Beutel Goodman Canadian equity fund invests in established Canadian companies, typically holding between 35 and 45 stocks.  The fund has a MER of 1.36 percent and manages over $4 billion in assets.  You’ll need to invest a minimum of $5,000 to start, and additional contributions can be made for as low as $100.

Leith Wheeler Canadian equity fund uses a strong value bias to pick its investments, meaning it tends to include companies in its portfolio that are currently out of favour.  The fund has a MER of 1.57 percent and manages $1.7 billion in assets.   Minimum investment is $25,000 directly through Leith Wheeler, or $5,000 through a registered dealer.  Subsequent contributions can be made for a minimum of $1,000.

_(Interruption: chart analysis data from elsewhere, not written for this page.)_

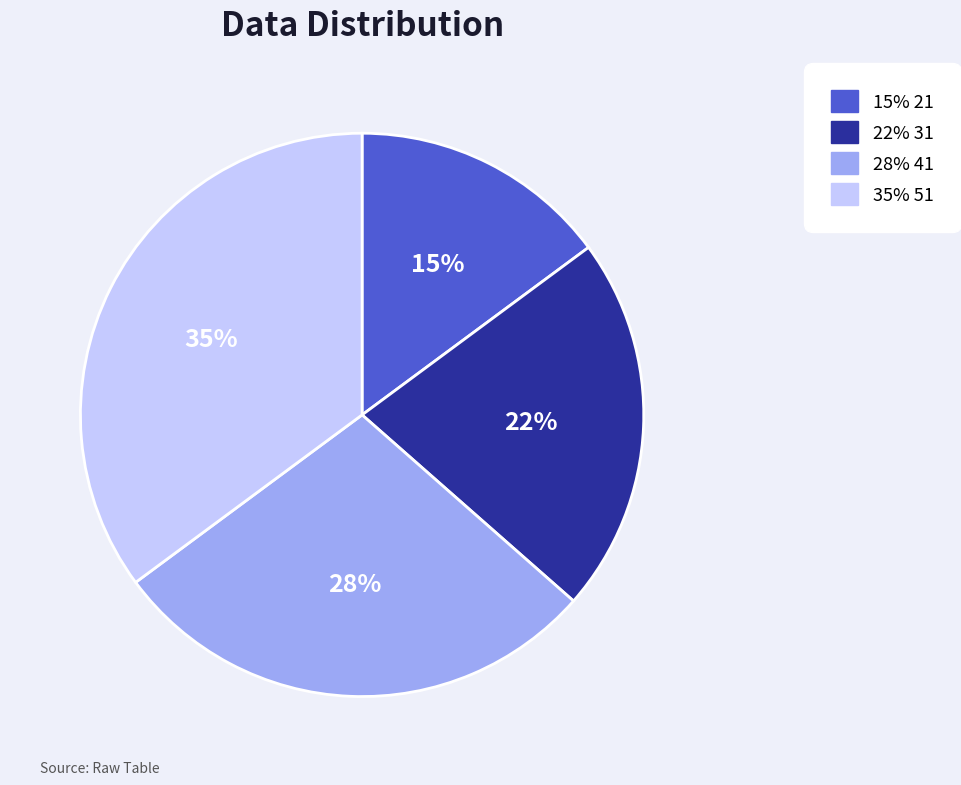

Which slice is the smallest?

15% 21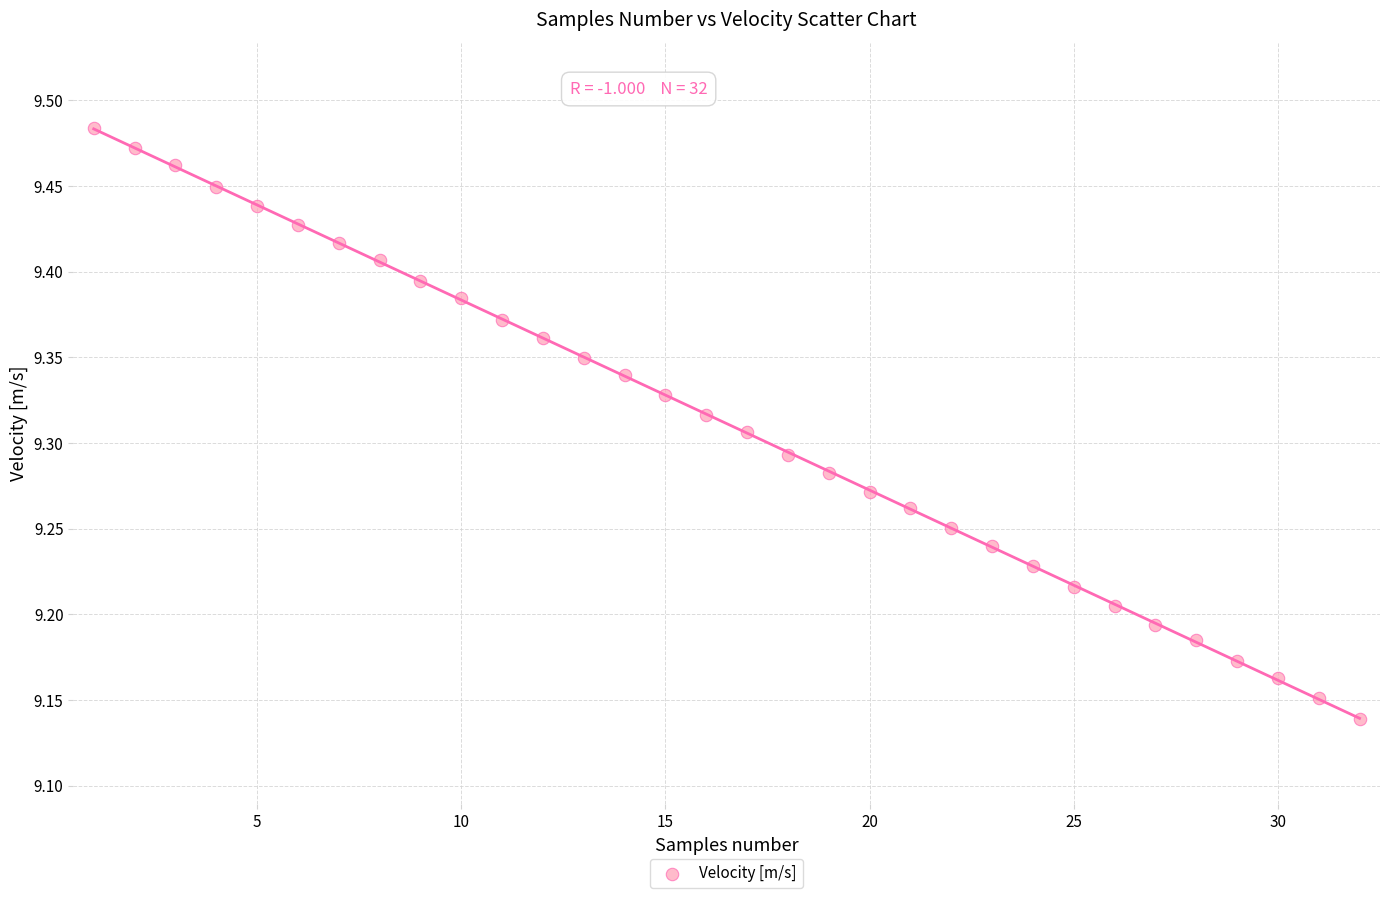

What is the range of X values (max minus min)?

31.0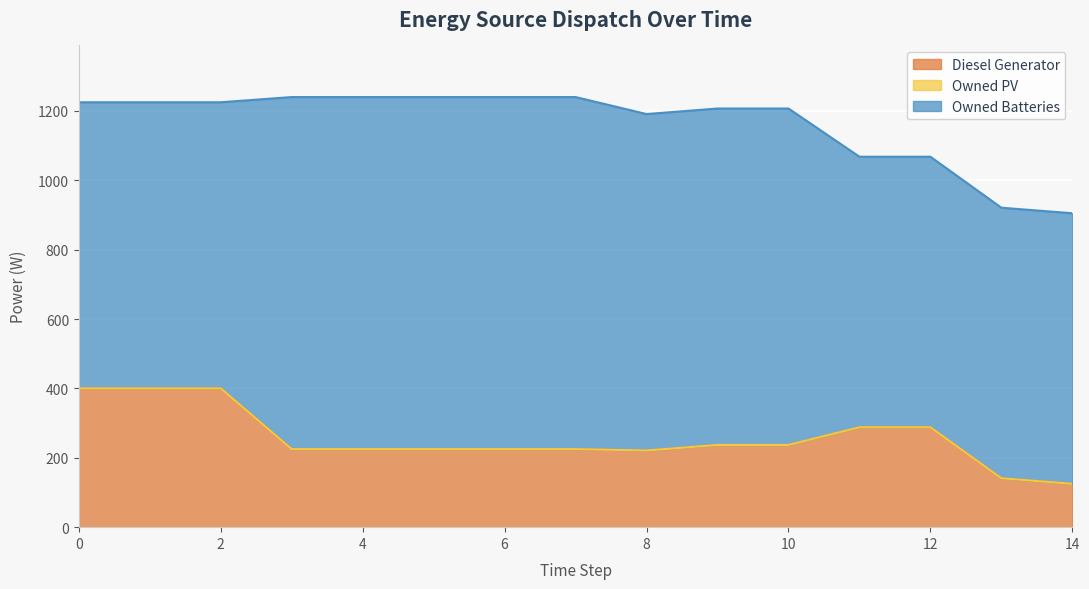

Which series has the widest spread of values?

Diesel Generator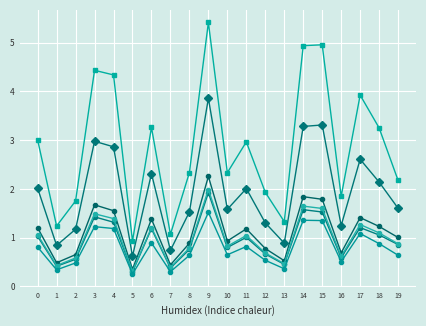

Count the number of categories in the chart.

20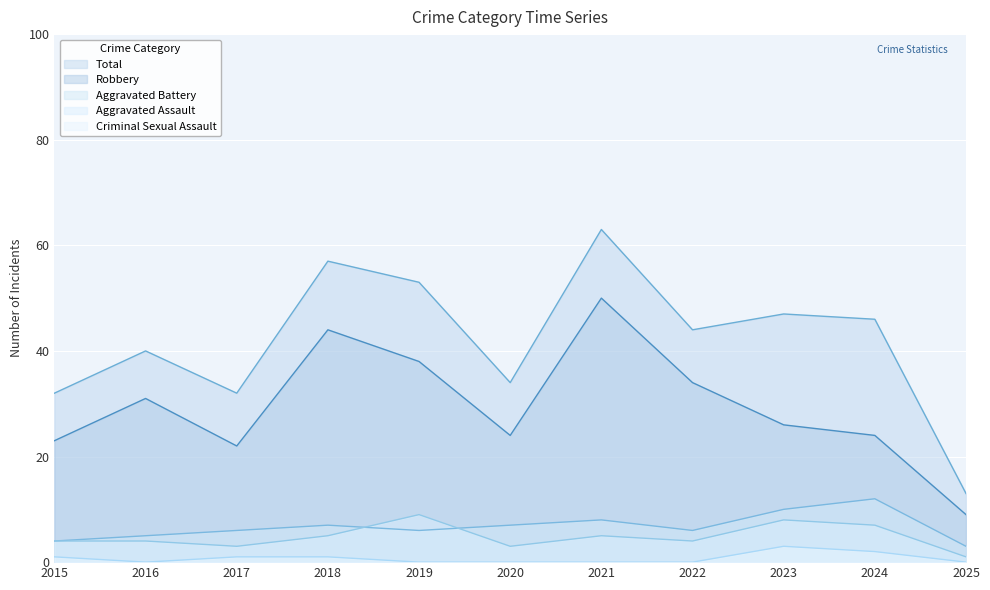

The Total series shows 57 at 2018. True or false?

True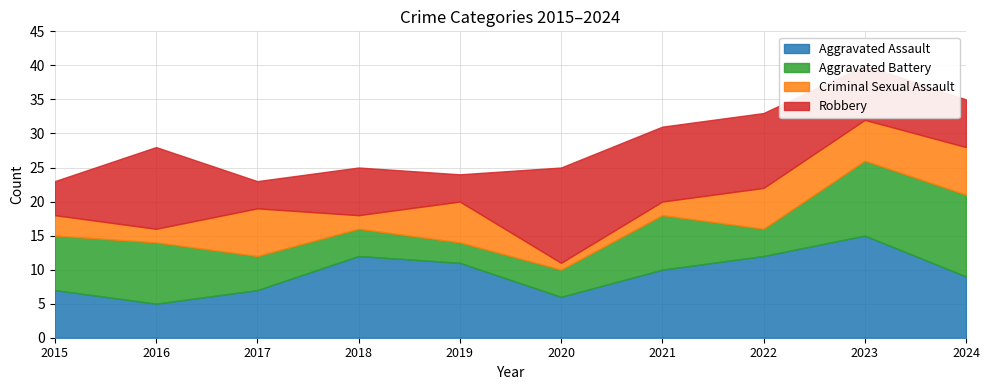

At which label does Criminal Sexual Assault first exceed 6?

2017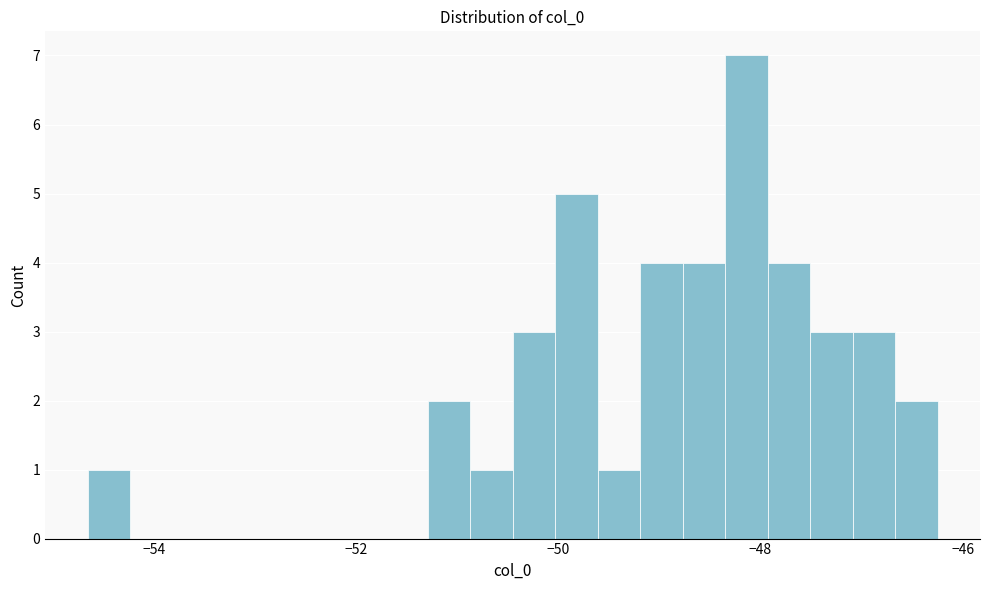

Read against the x-axis, roughly where is the centre of the tallest bar?

-48.2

Mawer Canadian equity fund seeks above average, long term, risk adjusted returns from a portfolio of mid-large cap Canadian stocks.  The fund has a MER of 1.21 percent and manages nearly $1.5 billion in assets.  Minimum investment is $5,000 per fund, per account.

Final thoughts

Mutual fund companies are quick to point out when their funds outperform, but the fact is the vast majority can’t do it consistently and over the long term.  I’ve identified three funds out of a possible 775 that have managed to beat the S&P/TSX 60 Canadian index over the last 10 years.  There was no way to tell which ones would outperform back then, just as we can’t tell if these ones will continue to beat the index in the future.

Related: Are mutual funds really that bad?

But the two distinguishing traits that give these index beating funds a good chance to succeed in the future are their relatively low costs (between 1.21 and 1.57 percent) and their simple investment strategies that minimize turnover and emphasize large, blue chip companies.

Passive investors may have taken their quest too far in admonishing all actively managed strategies.  I’ll give credit where credit is due and acknowledge that there are well managed mutual funds available that can consistently beat the index and that don’t charge outrageous fees to do so.